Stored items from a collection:
....
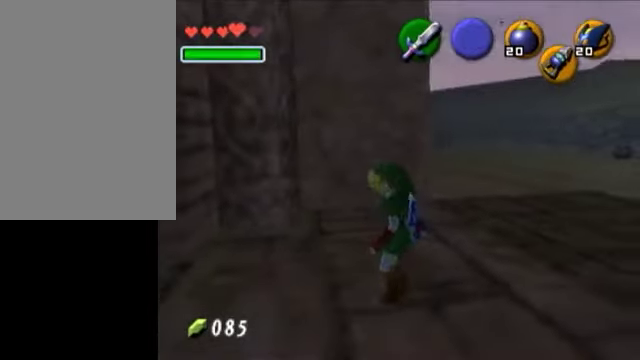
{"buttons": [], "left_stick": "center", "right_stick": "center", "events": [[50, "L1", "down"], [500, "L1", "up"]]}
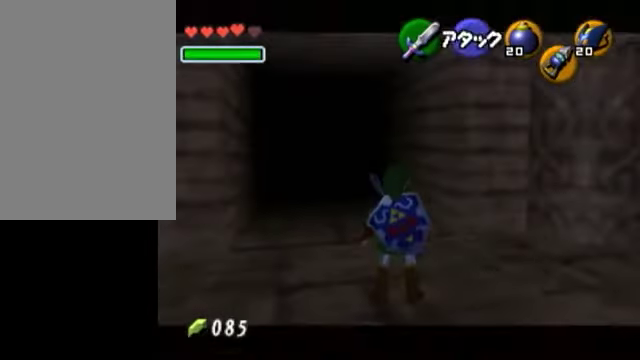
{"buttons": ["L1"], "left_stick": "center", "right_stick": "center", "events": [[400, "L1", "down"]]}
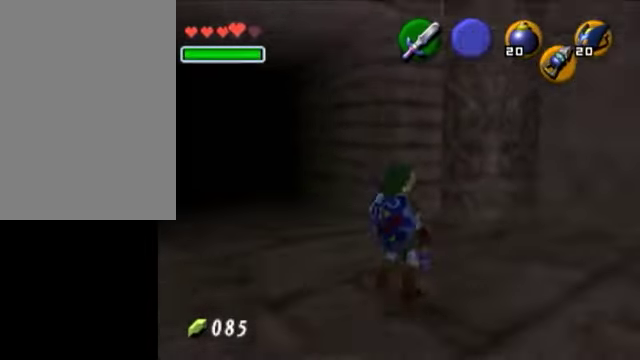
{"buttons": [], "left_stick": "center", "right_stick": "center", "events": [[150, "L1", "up"]]}
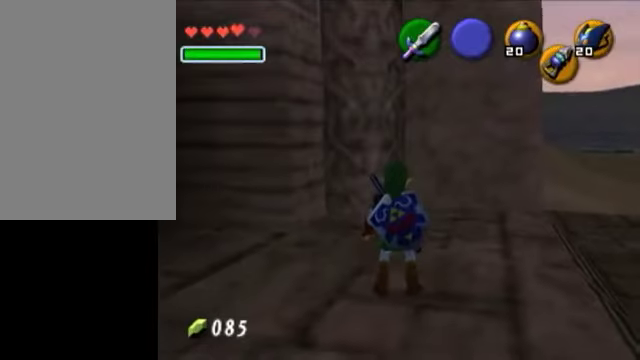
{"buttons": [], "left_stick": "center", "right_stick": "center", "events": []}
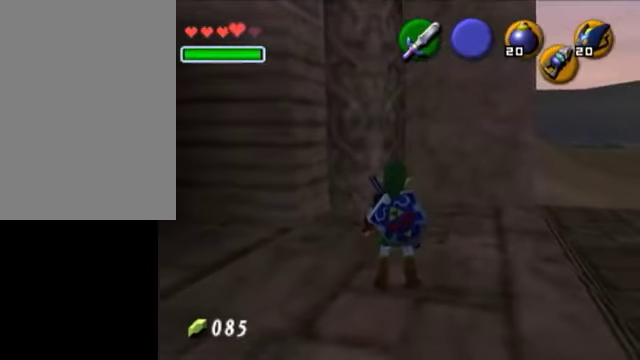
{"buttons": [], "left_stick": "center", "right_stick": "center", "events": [[100, "left_stick", "up"], [150, "left_stick", "center"]]}
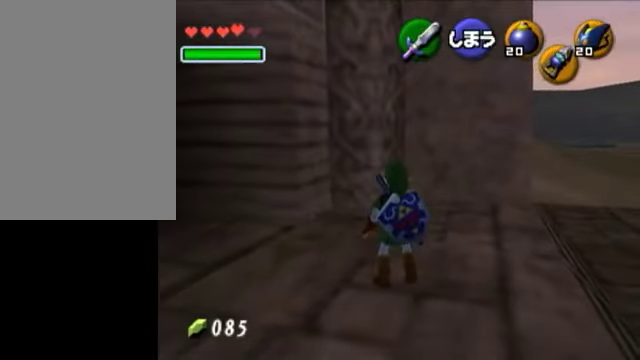
{"buttons": ["L1"], "left_stick": "center", "right_stick": "center"}
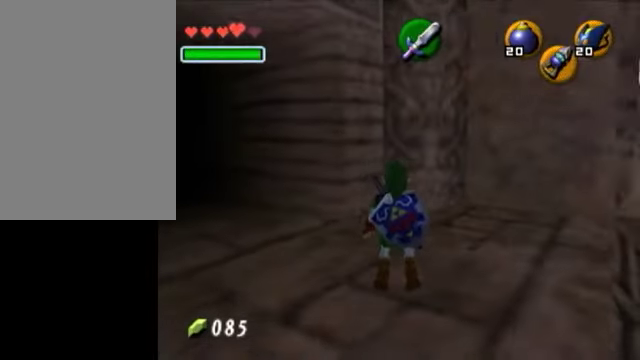
{"buttons": [], "left_stick": "center", "right_stick": "center", "events": [[100, "L1", "up"]]}
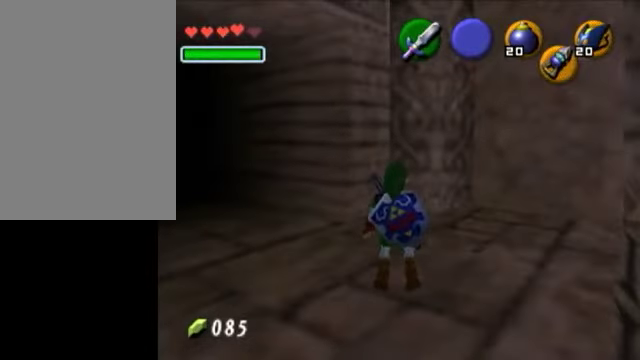
{"buttons": [], "left_stick": "center", "right_stick": "center", "events": [[100, "left_stick", "up"], [150, "left_stick", "center"]]}
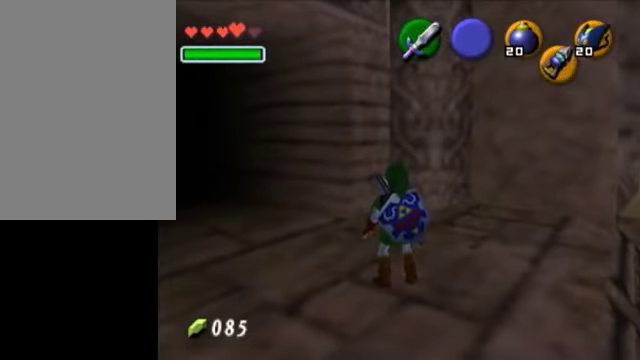
{"buttons": [], "left_stick": "center", "right_stick": "center", "events": []}
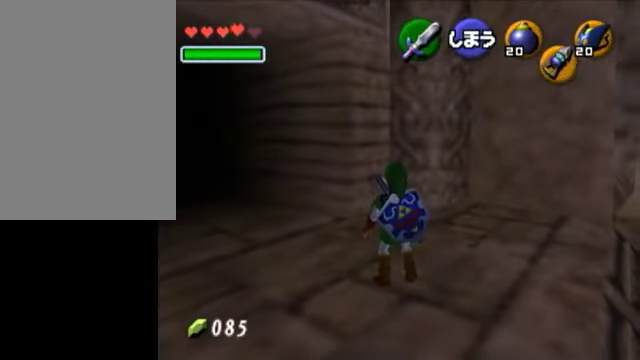
{"buttons": [], "left_stick": "center", "right_stick": "center", "events": []}
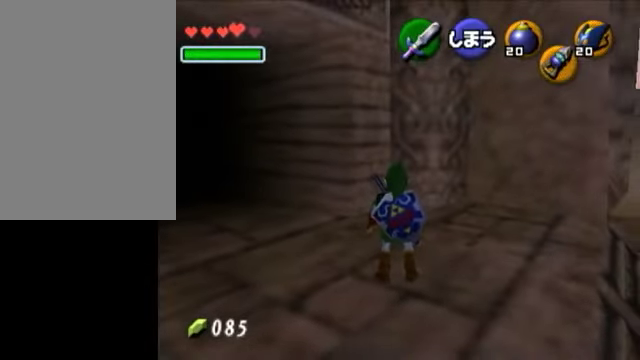
{"buttons": [], "left_stick": "center", "right_stick": "center", "events": []}
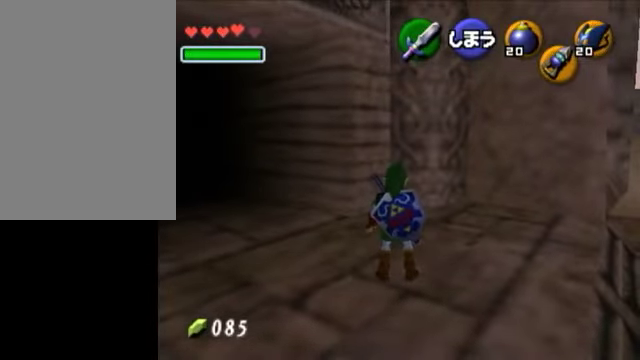
{"buttons": [], "left_stick": "center", "right_stick": "center", "events": []}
....
## WORK TO BE COMPLETED
Return the data exactly as it stands, minus the pictures.

## WRITTEN ANSWER
{"buttons": [], "left_stick": "center", "right_stick": "center", "events": [[50, "L1", "down"], [500, "L1", "up"]]}
{"buttons": ["L1"], "left_stick": "center", "right_stick": "center", "events": [[400, "L1", "down"]]}
{"buttons": [], "left_stick": "center", "right_stick": "center", "events": [[150, "L1", "up"]]}
{"buttons": [], "left_stick": "center", "right_stick": "center", "events": []}
{"buttons": [], "left_stick": "center", "right_stick": "center", "events": [[100, "left_stick", "up"], [150, "left_stick", "center"]]}
{"buttons": ["L1"], "left_stick": "center", "right_stick": "center"}
{"buttons": [], "left_stick": "center", "right_stick": "center", "events": [[100, "L1", "up"]]}
{"buttons": [], "left_stick": "center", "right_stick": "center", "events": [[100, "left_stick", "up"], [150, "left_stick", "center"]]}
{"buttons": [], "left_stick": "center", "right_stick": "center", "events": []}
{"buttons": [], "left_stick": "center", "right_stick": "center", "events": []}
{"buttons": [], "left_stick": "center", "right_stick": "center", "events": []}
{"buttons": [], "left_stick": "center", "right_stick": "center", "events": []}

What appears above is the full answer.